Data provided:

--*--

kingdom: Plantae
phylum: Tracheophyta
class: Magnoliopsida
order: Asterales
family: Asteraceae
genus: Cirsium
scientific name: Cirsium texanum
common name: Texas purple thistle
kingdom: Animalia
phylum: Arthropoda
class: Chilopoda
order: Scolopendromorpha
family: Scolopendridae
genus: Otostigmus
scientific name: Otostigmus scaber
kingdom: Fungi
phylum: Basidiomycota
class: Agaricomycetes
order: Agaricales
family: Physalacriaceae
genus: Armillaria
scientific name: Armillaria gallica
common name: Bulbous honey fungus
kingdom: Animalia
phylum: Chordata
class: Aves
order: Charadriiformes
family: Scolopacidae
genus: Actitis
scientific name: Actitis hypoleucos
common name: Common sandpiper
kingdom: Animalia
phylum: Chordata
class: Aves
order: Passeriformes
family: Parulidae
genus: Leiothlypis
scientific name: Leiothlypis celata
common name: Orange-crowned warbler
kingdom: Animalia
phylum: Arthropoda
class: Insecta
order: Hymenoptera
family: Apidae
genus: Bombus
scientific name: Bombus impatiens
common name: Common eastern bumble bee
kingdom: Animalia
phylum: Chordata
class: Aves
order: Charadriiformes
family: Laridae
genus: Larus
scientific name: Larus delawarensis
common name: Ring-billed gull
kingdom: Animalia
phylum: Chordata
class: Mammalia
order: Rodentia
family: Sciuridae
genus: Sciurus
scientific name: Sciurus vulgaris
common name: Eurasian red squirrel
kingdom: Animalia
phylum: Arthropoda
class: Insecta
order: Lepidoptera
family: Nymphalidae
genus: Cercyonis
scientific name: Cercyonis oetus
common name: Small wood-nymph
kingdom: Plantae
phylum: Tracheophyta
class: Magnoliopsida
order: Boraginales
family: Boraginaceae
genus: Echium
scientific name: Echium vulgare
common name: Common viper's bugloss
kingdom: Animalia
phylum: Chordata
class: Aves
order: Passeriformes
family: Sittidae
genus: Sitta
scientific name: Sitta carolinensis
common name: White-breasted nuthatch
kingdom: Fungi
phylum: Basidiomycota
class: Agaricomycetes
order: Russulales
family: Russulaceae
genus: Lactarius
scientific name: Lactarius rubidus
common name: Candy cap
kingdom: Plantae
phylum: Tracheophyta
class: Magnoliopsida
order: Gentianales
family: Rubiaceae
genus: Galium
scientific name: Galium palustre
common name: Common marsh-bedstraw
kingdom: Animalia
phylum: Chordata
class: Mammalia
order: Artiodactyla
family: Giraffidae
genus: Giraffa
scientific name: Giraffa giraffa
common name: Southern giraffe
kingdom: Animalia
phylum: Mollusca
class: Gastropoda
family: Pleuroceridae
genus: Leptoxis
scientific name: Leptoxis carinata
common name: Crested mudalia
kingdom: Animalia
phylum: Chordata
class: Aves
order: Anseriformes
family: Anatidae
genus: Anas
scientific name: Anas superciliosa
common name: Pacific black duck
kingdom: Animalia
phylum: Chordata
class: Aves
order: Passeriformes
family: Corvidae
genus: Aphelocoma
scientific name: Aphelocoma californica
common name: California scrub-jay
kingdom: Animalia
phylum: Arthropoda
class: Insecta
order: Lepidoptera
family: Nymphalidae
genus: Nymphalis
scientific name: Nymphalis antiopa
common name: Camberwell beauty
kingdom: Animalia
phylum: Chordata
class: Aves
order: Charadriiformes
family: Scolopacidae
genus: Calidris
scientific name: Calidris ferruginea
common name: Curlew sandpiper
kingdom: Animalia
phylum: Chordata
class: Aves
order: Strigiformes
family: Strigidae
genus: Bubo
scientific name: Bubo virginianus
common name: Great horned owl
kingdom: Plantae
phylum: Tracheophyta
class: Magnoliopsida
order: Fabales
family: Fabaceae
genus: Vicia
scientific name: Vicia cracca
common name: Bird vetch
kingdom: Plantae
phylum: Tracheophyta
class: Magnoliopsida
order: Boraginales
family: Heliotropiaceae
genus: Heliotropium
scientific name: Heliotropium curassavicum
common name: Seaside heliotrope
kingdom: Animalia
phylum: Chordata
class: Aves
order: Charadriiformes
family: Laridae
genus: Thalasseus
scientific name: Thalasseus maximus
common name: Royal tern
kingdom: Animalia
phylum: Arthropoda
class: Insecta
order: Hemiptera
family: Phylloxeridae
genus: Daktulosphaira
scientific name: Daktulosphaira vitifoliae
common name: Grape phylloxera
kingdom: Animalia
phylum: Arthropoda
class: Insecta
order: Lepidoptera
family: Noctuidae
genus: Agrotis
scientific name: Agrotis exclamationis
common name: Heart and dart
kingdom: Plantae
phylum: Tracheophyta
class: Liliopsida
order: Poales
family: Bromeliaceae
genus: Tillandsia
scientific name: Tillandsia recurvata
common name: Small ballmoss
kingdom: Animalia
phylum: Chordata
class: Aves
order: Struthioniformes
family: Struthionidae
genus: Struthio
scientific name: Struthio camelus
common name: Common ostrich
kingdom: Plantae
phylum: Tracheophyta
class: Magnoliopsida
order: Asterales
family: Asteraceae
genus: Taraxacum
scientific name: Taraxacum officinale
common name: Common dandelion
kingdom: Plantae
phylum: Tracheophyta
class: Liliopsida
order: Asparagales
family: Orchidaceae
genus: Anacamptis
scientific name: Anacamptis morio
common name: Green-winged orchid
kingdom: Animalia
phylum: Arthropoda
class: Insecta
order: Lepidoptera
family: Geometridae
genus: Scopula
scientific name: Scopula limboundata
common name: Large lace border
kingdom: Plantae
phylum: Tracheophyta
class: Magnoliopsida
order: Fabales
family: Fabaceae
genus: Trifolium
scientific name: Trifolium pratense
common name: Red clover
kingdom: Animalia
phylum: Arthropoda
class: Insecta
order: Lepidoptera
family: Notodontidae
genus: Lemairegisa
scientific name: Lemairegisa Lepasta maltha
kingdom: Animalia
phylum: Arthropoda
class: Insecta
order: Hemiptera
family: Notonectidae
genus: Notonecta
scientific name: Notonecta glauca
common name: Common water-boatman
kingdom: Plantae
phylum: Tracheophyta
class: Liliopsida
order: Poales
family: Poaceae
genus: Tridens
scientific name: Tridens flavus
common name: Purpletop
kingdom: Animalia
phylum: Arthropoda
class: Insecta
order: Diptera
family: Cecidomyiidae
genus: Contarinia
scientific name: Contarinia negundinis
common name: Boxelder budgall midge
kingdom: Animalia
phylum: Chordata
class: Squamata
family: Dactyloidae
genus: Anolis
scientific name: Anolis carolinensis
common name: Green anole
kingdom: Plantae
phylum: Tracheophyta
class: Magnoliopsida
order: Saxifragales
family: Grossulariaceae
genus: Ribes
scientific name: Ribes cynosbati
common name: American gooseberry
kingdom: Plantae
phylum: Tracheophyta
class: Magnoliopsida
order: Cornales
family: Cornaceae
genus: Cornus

--*--

Do this: Turn the lines, starting with the line that contains "class: Squamata" and going on through the final line, into a Markdown table with a Row column holding a running number and an Entry column holding each line, leaving out any blank lines.

Reply:
| Row | Entry |
|---|---|
| 1 | class: Squamata |
| 2 | family: Dactyloidae |
| 3 | genus: Anolis |
| 4 | scientific name: Anolis carolinensis |
| 5 | common name: Green anole |
| 6 | kingdom: Plantae |
| 7 | phylum: Tracheophyta |
| 8 | class: Magnoliopsida |
| 9 | order: Saxifragales |
| 10 | family: Grossulariaceae |
| 11 | genus: Ribes |
| 12 | scientific name: Ribes cynosbati |
| 13 | common name: American gooseberry |
| 14 | kingdom: Plantae |
| 15 | phylum: Tracheophyta |
| 16 | class: Magnoliopsida |
| 17 | order: Cornales |
| 18 | family: Cornaceae |
| 19 | genus: Cornus |